In order to spot seasonalities, we will have a look at box plots made from the data on different time scales. These plots are simply the distribution but plotted in time. It is expected that there is an increasing trend on a yearly basis because of increased installed capacity, a seasonally varying trend on a monthly and daily basis due to the seasons and day-night cycles. 

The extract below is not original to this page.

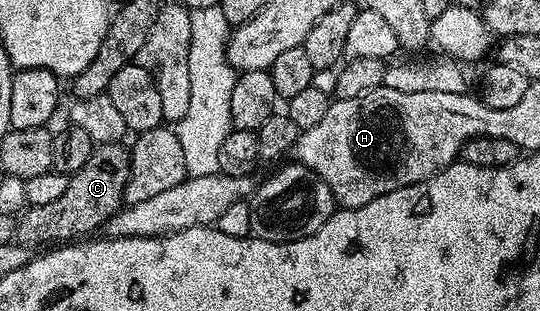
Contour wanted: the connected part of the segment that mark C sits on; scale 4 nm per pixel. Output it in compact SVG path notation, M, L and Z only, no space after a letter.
M103 142L95 145L88 164L84 164L84 168L70 175L68 189L54 203L27 206L17 215L17 241L27 248L35 248L40 242L66 244L79 236L93 235L90 233L97 226L98 229L105 227L106 220L118 213L123 205L126 176L129 173L130 152L122 142Z

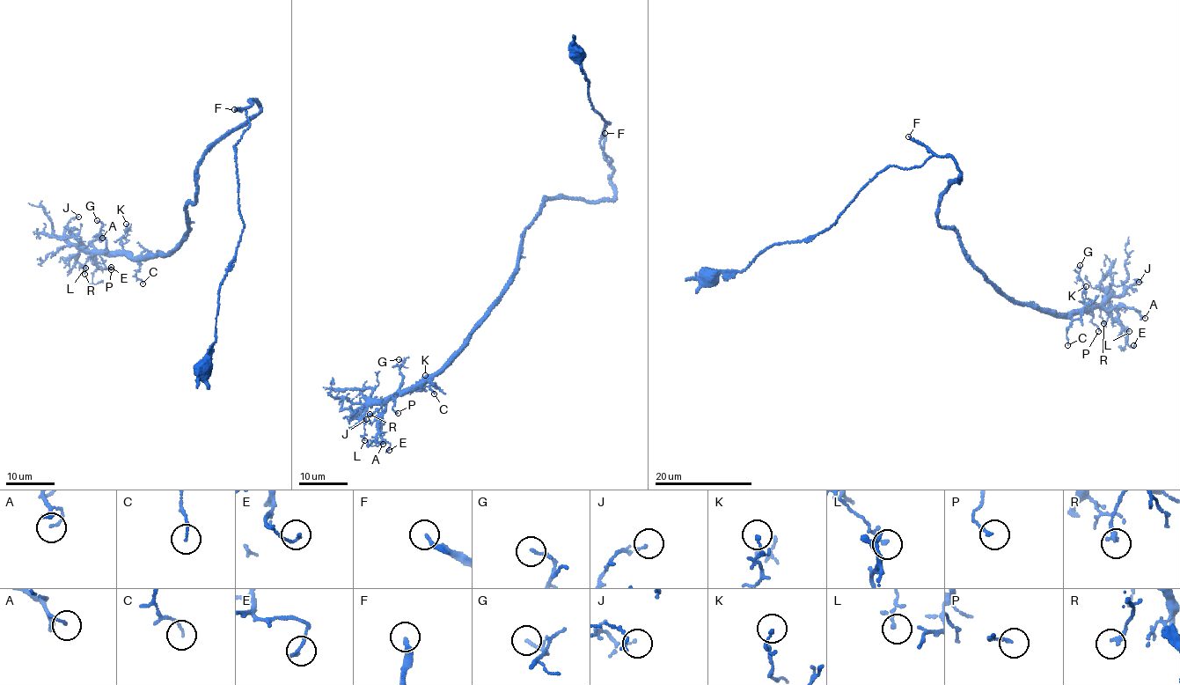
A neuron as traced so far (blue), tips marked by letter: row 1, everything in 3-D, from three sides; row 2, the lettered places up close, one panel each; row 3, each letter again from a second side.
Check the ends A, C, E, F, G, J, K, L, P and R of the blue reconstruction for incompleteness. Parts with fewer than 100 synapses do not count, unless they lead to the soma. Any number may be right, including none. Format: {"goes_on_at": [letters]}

It is hard to depict any trend on the yearly basis. This is probably due to the few number of years available. On a year-to-year basis the strenght of the wind can change resulting in higher production for a year with lower installed capacity. However, in the long run, the increase in installed capacity should be visible. From the box plots on the monthly basis, it can clearly be seen that there is a higher production in the winter compared to the summer. Furthermore, on a daily basis, there seem to be a diurnal pattern

In [13]:
def box_plot(df, area, freq='year'):
    groups = df[area].groupby(getattr(df[area].index, freq))
    
    data = []
    for name, group in groups:
        
        date = str(name)
        values = group.values

        trace = go.Box(y=values,
                       name=date,
                       marker=dict(color='rgb(107,174,214)'),
                       boxpoints='outliers')
        data.append(trace)

    layout = go.Layout(title='Grouped Wind Power Production in ' + area,
                       xaxis=dict(title=freq.title()),
                       yaxis=dict(title='Production [MW]'),
                       showlegend=False)
    fig = go.Figure(data=data, layout=layout)
    
    return fig

### Yearly

In [14]:
fig = box_plot(df, area='SE1', freq='year')
py.iplot(fig)

In [15]:
fig = box_plot(df, area='SE2', freq='year')
py.iplot(fig)

In [16]:
fig = box_plot(df, area='SE3', freq='year')
py.iplot(fig)

PlotlyRequestError: Account limit reached: Your account is limited to creating 25 charts. To continue, you can override or delete existing charts or you can upgrade your account at: https://plot.ly/products/cloud

In [None]:
fig = box_plot(df, area='SE4', freq='year')
py.iplot(fig)

### Monthly

In [None]:
fig = box_plot(df, area='SE1', freq='month')
py.iplot(fig)

In [None]:
fig = box_plot(df, area='SE2', freq='month')
py.iplot(fig)

In [None]:
fig = box_plot(df, area='SE3', freq='month')
py.iplot(fig)

In [None]:
fig = box_plot(df, area='SE4', freq='month')
py.iplot(fig)

### Hourly

In [None]:
fig = box_plot(df, area='SE1', freq='hour')
py.iplot(fig)

In [None]:
import plotly
div = plotly.offline.plot(fig, include_plotlyjs=False, output_type='div')
text_file = open("windpower-box-hourly-se1.html", "w")
text_file.write(div)
text_file.close()

In [None]:
fig = box_plot(df, area='SE2', freq='hour')
py.iplot(fig)

In [None]:
fig = box_plot(df, area='SE3', freq='hour')
py.iplot(fig)

In [None]:
fig = box_plot(df, area='SE4', freq='hour')
py.iplot(fig)

### Conclusion

It can be concluded that the regional wind power seems to follow a Weibull distribution in all areas. The wind power seems to decrease slightly as seen over the past years. However, at this point it is hard to clonclude anything since there is only about three years of data available. The expectation would be an increasing trend over the years when the meteorological variability is averaged out. It is clear that there are both monthly and hourly trends in the data. For example there is more wind power production in the winter compared to summer. Also, it seem the there is slightly less production during day hours compared to night hours. However, the relative variation is much smaller as compared to the monthly variability.